We cut our EPS estimates by 21%/7%/2% for FY24E/FY25E/FY26E and downgrade the stock to a HOLD as we re-align our indirect cost assumptions in light of weak performance in 2QFY24 which was marred by 1) higher A&P spends of Rs560mn 2) additional outgo of Rs150mn pertaining to freight & warehousing and 3) one-time expense of Rs60mn relating to a payment made to BCG to fast track growth in e-com channel. Nonetheless, GM improvement to 55.5% was noteworthy but we believe sustainability can prove to be a challenge given rising crude prices. VIP has been facing considerable growth challenges over the last 2 quarters (top-line growth of 7.0% YoY in 1HFY24) and it remains to be seen whether a change of guard at top-level can bring an end to concerns surrounding erosion in market share. We expect sales/EBITDA CAGR of 10%/15% over FY23-FY26E and downgrade the stock to a HOLD with a TP of Rs689 (earlier Rs721) valuing it at 38x Sep-25 EPS (no change in target multiple).

Revenue increased 6.1% YoY: Top-line increased 6.1% YoY to Rs5,461mn (PLe of Rs5,508mn). In 1HFY24, backpacks/handbags contributed 13%/4% to the top-line.

GM bounces back to 55.5%: Gross profit increased 22.4% YoY to Rs3,031mn (PLe of Rs2,699mn) with margin of 55.5% (PLe of 49.0%). GM improvement was due to better product mix and accrual of full benefits arising from falling crude price in earlier quarters.
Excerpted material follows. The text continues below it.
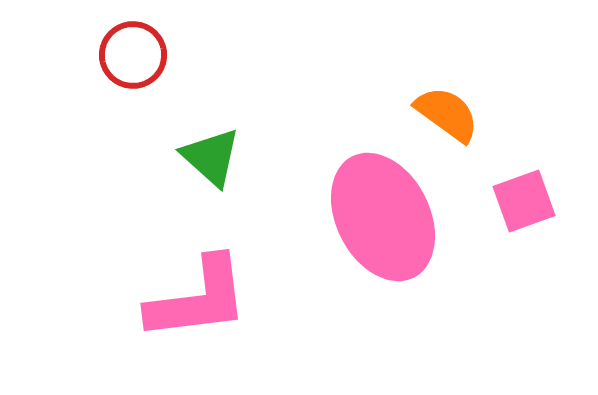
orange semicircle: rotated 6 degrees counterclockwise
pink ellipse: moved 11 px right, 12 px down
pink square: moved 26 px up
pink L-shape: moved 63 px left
EBITDA margin falters to 9.7%: EBITDA decreased 26.1% YoY to Rs529mn (PLe of Rs700mn) with a margin of 9.7% (PLe 12.7%). EBITDA margin was below our estimates due to higher than expected other expenses of Rs1,841mn (PLe Rs1,322mn) largely led by higher A&P spends.

Adjusted PAT at Rs133mn: Adjusted PAT decreased 69.4% YoY to Rs133mn (PLe of Rs344mn) with a margin of 2.4% (PLe 6.2%) as compared to margins of 8.4%/5.0% in Q2FY23/Q1FY24 respectively.

Con-call highlights: 1) 26 new launches are scheduled in the next three to four months. 2) A&P spends stood at Rs560mn in 2QFY24 (of which Rs230mn was spent on performance marketing). 3) Rs60mn was paid to BCG for an e-commerce project, while Rs150mn was incurred for additional freight & handling charges. 4) Majority of the inventory worth Rs7,635mn, consists of backpacks. 5) In 2QFY24, VIP opened 37 EBOs, and has signed up stores at 6 airports exclusively for Carlton. 6) Capex plan of Rs2bn has been put on hold, and additional sum of Rs500mn will be incurred to expand HL capacity, of which Rs250-300mn has already been spent. Overall capex guidance for FY24E is pegged at Rs800-850mn. 7) VIP targets to open ~100 EBO’s in FY24E, with 63 stores already opened in 1HFY24. 8) Current capacity stands at 17 lakh pieces and will be increased to 20 lakh pieces.